→ **PROBLÈME À RÉSOUDRE**
Dans la partie du texte sur l'enseignement numérique qui s'ouvre sur les mots contenant « (2) Dans une » et se ferme sur « répandu encore semble-t-il. », renommez « présentation » en « démonstration ». Redonnez ensuite ce passage.

→ **TEXTE DU DOCUMENT**
☆ ☆ ☆
Il est tout de même très fâcheux de faire croire qu’à Grenoble en STAPS en L1, avec moins de moyens humains nous faisons aussi bien, voire mieux, et que nous ayons trouvé la solution au problème du nombre. Il serait plus soucieux de la vérité d’exposer que :

  • nous sommes en difficulté pour défendre la qualité de nos apprentissages, que sans doute il y a une perte quant aux compétences formées en L1 et que nous devrons compenser en L2, L3, celle-ci, ce qui semble très difficile, voire impossible,
  • le taux de réussite légèrement croissant en L1 se fait sans doute à ce prix et qu’il est toujours faible,
  • nous nous interrogeons sur la faible participation de nos étudiants au cours de soutien (7% ),
  • nous observons que les cours numériques n’ont pas fait croitre sensiblement la motivation des étudiants.

Il serait plus soucieux de la vérité d’exposer les difficultés rencontrées et les interrogations que soulèvent les changements opérés par l’enseignement numérique (cf. l’ensemble de nos remarques). Donc, nos propos ne visent pas à nous déterminer en tant que « pour ou contre » l’enseignement numérique, mais demandent plutôt :

  • que soit étudié avec sérieux, avec des outils d’évaluation rigoureux, dans quelles conditions les nouvelles technologies peuvent aider les enseignants à faire leur travail plus efficacement,
  • de proposer aux volontaires de se former à ces nouvelles manières de faire et
  • de laisser l’opportunité à d’autres d’emprunter des voies d’enseignement différentes visant une meilleure qualité d’apprentissage et de formation.

Notons que dans l’enseignement primaire et secondaire on avance, jusqu’à présent, avec prudence et circonspection sur l’utilisation des nouvelles technologies et les modifications pédagogiques qui les accompagnent.

(1) H. Benoit met en place actuellement une Licence STAPS numérique inter-universitaire pour publics empêchés.

(2) Dans une des premières intervention de ce MOOC on nous incitait à faire attention aux modes pédagogiques, plus ou moins éphémères…

(3) Dans une ½ journée de présentation de la pédagogie numérique

(4) https://inspire-orientation.org/piste/paces-la-premiere-annee-commune-au...(medecine-pharmacie-odontologie-maieutique). La présentation parle d’un enseignement en présentiel qui reste le modèle le plus répandu encore semble-t-il.

(5) Doyen de la faculté de Pharmacie d'avril 2011 à 2017, Vice-président en charge des Ressources Humaines depuis 2017, impliqué dans l’enseignement numérique de PACES.

(6) De 50 à 70%

(7) Le nombre de CCF a le plus souvent triplé.

(8) Car nous nous rappelions du plan « Réussite licence » et de ses cours de soutien peu suivis ou mal suivis (peu d’entrain ou de travail de la part des étudiants).

(9) L’autorité : les différentes personnalités qui sont intervenues et leurs différents statuts.

(10) La pression de la limitation d’accueil représente en quelque sorte l’occasion de lancer l’enseignement numérique pour tous, et de tester les procédures à suivre ou éviter.

(11) D’où l’écriture de ce texte en contrepoint des multiples informations très partielles dans les différents médias qui pourrait faire croire qu’une méthode miracle a été trouvée à Grenoble.
☆ ☆ ☆
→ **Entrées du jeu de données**
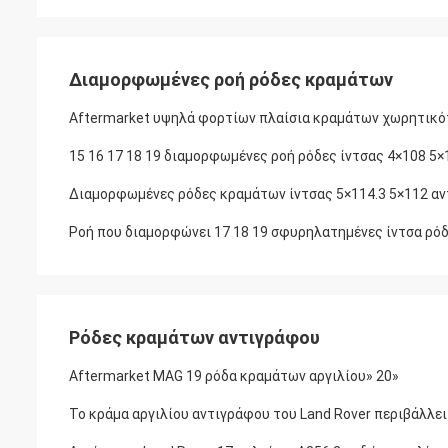
Διαμορφωμένες ροή ρόδες κραμάτων
Aftermarket υψηλά φορτίων πλαίσια κραμάτων χωρητικ
15 16 17 18 19 διαμορφωμένες ροή ρόδες ίντσας 4×108 5×
Διαμορφωμένες ρόδες κραμάτων ίντσας 5×114.3 5×112 αν
Ροή που διαμορφώνει 17 18 19 σφυρηλατημένες ίντσα ρό
Ρόδες κραμάτων αντιγράφου
Aftermarket MAG 19 ρόδα κραμάτων αργιλίου» 20»
Το κράμα αργιλίου αντιγράφου του Land Rover περιβάλλει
☆ ☆ ☆
→ **RÉSULTAT DE LA TÂCHE**
(2) Dans une des premières intervention de ce MOOC on nous incitait à faire attention aux modes pédagogiques, plus ou moins éphémères…

(3) Dans une ½ journée de démonstration de la pédagogie numérique

(4) https://inspire-orientation.org/piste/paces-la-premiere-annee-commune-au...(medecine-pharmacie-odontologie-maieutique). La démonstration parle d’un enseignement en présentiel qui reste le modèle le plus répandu encore semble-t-il.